The price of battery storage, for example, remains cost prohibitive for some. Despite enduring questions about reliability, dispatchability of renewables, design complexity, and the cyber security of cloud enabled grids, the smart tech market continues to mature rapidly. Thanks to predictive AI, real time capabilities, quick response controls, and appropriate system sizing most concerns are easily allayed. You can read more about misconceptions around microgrids, here.
While consumers face continued uncertainty around electricity tariffs, energy bills continue to increase and power quality falls. With the delayed transition to smart grids, there will be more grid defections, investment in diesel redundancies, abandoned assets, inequitable grid access, and the quickening march of the Death Spiral.

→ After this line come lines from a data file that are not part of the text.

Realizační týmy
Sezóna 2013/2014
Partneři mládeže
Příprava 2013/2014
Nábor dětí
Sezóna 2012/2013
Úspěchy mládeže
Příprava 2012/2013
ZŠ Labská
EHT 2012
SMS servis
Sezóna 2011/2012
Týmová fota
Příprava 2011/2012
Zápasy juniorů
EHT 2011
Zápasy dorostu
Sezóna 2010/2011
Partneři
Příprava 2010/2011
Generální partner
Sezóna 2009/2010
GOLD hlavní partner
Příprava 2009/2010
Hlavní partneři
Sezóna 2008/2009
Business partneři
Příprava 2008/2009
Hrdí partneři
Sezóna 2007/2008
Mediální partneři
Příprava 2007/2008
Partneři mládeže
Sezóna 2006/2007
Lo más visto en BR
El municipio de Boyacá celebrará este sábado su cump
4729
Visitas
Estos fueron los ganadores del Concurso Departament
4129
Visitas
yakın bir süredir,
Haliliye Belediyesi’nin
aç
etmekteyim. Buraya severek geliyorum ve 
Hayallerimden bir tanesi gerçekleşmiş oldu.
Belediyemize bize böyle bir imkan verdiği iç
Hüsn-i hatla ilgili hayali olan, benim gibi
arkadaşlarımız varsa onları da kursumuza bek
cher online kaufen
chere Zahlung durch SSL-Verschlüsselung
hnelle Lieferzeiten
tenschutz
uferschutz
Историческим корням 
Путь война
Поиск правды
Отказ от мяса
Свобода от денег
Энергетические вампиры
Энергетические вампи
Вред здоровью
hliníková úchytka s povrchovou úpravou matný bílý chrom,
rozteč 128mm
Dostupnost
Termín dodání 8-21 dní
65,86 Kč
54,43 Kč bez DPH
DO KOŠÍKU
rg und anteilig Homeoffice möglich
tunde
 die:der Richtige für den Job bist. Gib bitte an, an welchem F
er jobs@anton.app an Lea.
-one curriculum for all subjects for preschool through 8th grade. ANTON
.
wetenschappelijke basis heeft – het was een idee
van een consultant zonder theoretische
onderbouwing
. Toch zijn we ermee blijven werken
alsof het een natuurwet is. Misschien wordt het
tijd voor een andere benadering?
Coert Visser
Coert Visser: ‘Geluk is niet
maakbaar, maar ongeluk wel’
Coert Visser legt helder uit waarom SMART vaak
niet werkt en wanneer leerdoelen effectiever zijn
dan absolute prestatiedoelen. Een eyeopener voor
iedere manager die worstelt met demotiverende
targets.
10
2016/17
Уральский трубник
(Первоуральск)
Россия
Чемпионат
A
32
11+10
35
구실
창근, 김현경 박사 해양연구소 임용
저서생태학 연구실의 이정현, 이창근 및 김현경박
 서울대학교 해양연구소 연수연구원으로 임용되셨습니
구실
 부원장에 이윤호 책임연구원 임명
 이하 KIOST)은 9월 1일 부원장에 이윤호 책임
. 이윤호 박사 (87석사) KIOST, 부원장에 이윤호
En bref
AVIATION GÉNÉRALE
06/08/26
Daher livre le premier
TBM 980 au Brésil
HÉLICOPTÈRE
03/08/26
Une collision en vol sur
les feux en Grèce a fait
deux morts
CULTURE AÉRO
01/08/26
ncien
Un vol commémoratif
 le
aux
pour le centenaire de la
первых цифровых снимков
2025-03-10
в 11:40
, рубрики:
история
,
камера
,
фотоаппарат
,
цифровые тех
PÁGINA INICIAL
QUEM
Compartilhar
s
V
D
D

Perhaps the value of a microgrid is better understood when consumers consider, what is the cost of an aging, unreliable, and unaffordable grid?
Back to the farm
Energy has always been essential for the provision of our most basic needs. Unsuitable grid infrastructure and regulation, like unstable electricity access and broad stroke tariffs, directly impact farmers’ practises and yield.
Deploying smart grid technology to farmers has the potential to benefit the farm as well as surrounding communities and industries. By locally resolving energy demand first, via a microgrid or other smart grid tech, regional communities can reduce their burden on the central grid and generate local energy resilience.

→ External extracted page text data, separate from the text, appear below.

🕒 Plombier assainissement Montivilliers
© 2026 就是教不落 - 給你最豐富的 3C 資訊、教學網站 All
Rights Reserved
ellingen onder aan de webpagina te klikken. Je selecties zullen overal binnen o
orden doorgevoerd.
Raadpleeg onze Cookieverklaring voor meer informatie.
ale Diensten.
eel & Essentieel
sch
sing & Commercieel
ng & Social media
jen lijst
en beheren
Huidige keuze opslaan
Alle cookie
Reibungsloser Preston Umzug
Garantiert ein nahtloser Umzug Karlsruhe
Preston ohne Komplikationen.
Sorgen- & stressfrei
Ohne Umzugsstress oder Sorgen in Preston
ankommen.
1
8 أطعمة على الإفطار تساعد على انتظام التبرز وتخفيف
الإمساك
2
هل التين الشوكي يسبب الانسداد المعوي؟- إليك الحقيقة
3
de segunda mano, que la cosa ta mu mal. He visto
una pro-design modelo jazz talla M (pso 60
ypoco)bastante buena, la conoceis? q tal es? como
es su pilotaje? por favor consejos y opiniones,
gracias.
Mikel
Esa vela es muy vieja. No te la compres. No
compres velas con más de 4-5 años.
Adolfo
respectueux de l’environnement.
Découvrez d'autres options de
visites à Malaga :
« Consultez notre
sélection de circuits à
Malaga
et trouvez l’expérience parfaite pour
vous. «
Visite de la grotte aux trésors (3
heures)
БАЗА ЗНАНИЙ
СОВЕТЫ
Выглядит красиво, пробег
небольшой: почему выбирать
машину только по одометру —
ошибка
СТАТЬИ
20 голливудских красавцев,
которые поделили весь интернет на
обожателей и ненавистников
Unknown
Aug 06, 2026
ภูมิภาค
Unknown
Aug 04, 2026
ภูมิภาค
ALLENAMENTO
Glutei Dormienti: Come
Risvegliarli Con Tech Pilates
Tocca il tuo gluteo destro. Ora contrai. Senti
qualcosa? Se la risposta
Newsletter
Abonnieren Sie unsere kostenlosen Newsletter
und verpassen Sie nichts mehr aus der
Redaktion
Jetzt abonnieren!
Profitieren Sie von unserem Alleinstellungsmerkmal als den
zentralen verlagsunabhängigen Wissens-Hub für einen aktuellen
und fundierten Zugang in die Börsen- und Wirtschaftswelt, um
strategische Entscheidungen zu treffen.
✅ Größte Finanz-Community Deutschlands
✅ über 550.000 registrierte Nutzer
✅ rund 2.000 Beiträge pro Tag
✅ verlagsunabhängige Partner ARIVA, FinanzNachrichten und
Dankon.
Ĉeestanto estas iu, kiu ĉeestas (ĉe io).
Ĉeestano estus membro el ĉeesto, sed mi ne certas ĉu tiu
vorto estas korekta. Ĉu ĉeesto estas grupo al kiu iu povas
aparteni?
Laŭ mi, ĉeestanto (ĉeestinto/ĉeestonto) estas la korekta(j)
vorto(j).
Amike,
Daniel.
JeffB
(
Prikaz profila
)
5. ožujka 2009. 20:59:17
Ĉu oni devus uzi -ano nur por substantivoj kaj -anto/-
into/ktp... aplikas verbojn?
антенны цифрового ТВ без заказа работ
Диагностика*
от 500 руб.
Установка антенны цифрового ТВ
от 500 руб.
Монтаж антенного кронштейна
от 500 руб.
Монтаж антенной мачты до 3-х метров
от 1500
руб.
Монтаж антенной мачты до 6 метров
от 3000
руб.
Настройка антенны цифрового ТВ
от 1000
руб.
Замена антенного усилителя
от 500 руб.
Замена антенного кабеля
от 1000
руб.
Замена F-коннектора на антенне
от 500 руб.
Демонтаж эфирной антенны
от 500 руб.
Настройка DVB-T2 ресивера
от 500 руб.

Integrating smart grid technology means that farmers may be able to share power with nearby farms and other grid consumers. Ultimately, they would be able to manage supply and demand locally, exporting power from the system when there is a surplus, and importing during higher demand events.
The transition is not without its challenges. In Haiti, poverty, low telecommunication connectivity, and government corruption undermined progress. In my return to Australia, the scale of barriers doesn’t feel too dissimilar. Patchy internet connectivity, seasonal and commodity dependent energy needs, and a dearth of energy data insights are just a few barriers to solving smart energy access on Australian farms.
The Queensland Farmers’ Federation and its project partners hope this microgrid project will produce valuable energy data to help reduce barriers and reveal meaningful insights for farmers seeking reliable, affordable, and sustainable access to energy.